Résumé de la décision
M. B..., ressortissant algérien, a contesté un jugement du tribunal administratif de Strasbourg qui avait rejeté sa demande visant à annuler un arrêté du préfet du Bas-Rhin, en date du 3 mai 2019, refusant de lui délivrer un titre de séjour, assortissant sa décision d'une obligation de quitter le territoire français (OQTF) et fixant un pays de destination. M. B... faisait valoir que le refus de séjour violait l'accord franco-algérien et l'article 8 de la convention européenne des droits de l'homme. La cour a confirmé le jugement de première instance, rejetant toutes ses demandes et considérant que la décision du préfet ne portait pas une atteinte disproportionnée à la vie privée et familiale de M. B... compte tenu de sa situation personnelle.
Arguments pertinents
1. Refus de séjour : Le tribunal a noté que M. B... avait demandé un titre de séjour sur le fondement de l'article L.313-15 du Code de l'entrée et du séjour des étrangers et du droit d'asile, qui n'est pas applicable aux ressortissants algériens. Le juge a considéré que le moyen soulevé, relatif à la violation de l'article 6 de l'accord franco-algérien, était inopérant puisque ce dernier ne constituait pas le fondement de la décision.
> "M. B... n'est pas fondé à soutenir que la décision attaquée méconnaîtrait les stipulations de l'article 8 de la convention européenne de sauvegarde des droits de l'homme et des libertés fondamentales."
2. Droit respecté à la vie privée : La cour a examiné les conséquences du refus de séjour sur la vie privée de M. B... En dépit de son séjour en France et de son intégration scolaire, il n'a pas établi de liens significatifs sur le territoire français, ce qui, selon le tribunal, ne justifiait pas une atteinte disproportionnée à son droit au respect de sa vie privée et familiale.
> "La décision attaquée ne porte pas, au regard des objectifs poursuivis, une atteinte disproportionnée à son droit au respect de sa vie privée et familiale."
3. Obligation de quitter le territoire : L'appréciation des conséquences du refus de séjour sur la situation personnelle de M. B... a également été validée, le tribunal considérant qu'il n'y avait pas eu d'erreur manifeste d'appréciation de la part du préfet.
> "Le préfet du Bas-Rhin n'a pas commis d'erreur manifeste dans l'appréciation des conséquences de la décision contestée sur la situation personnelle du requérant."
Interprétations et citations légales
1. Code de l'entrée et du séjour des étrangers et du droit d'asile - Article L. 313-15 : Cet article régit l'octroi de titres de séjour aux étrangers pour des motifs liés à un contrat de travail.
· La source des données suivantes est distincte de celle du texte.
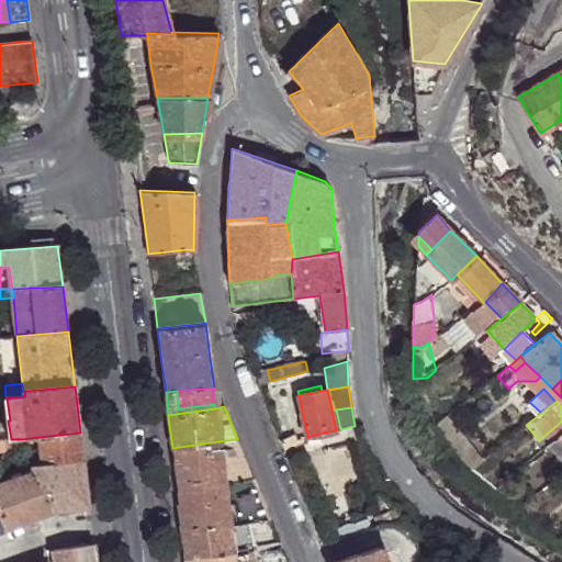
[(0,440),(11,439),(8,420),(0,422),(0,440)]
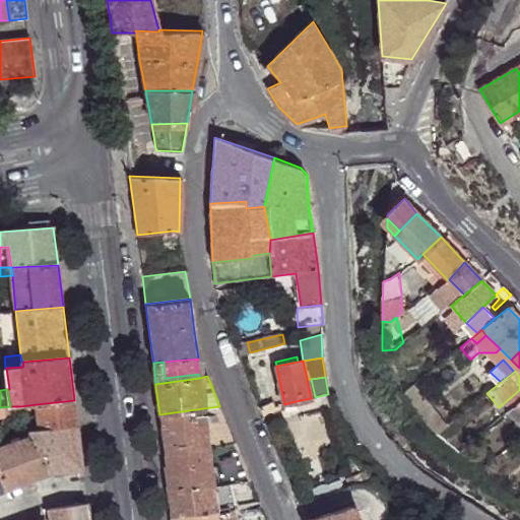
[(77,426),(74,400),(37,404),(39,425),(40,432),(77,426)]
Toutefois, il ne s'applique pas aux ressortissants algériens en raison des spécificités de l'accord franco-algérien.
2. Convention européenne de sauvegarde des droits de l'homme - Article 8 : Ce texte stipule que « Toute personne a droit au respect de sa vie privée et familiale ». La cour a interprété cet article en fonction du contexte juridique et des faits de l'affaire, affirmant que M. B... ne prouvait pas qu'il aurait subi une atteinte excessive à ses droits en raison de la décision de refus de séjour.
3. Accord franco-algérien - Article 6, § 5 : Mentionné pour établir la base juridique de la contestation de M. B..., bien que la cour ait jugé ce fondement inopérant en l'espèce.
En somme, la décision de la cour s'appuie sur une lecture précise des textes légaux et sur une évaluation des circonstances personnelles de M. B..., concluant que les décisions administratives respectaient les normes de proportionnalité et de légalité.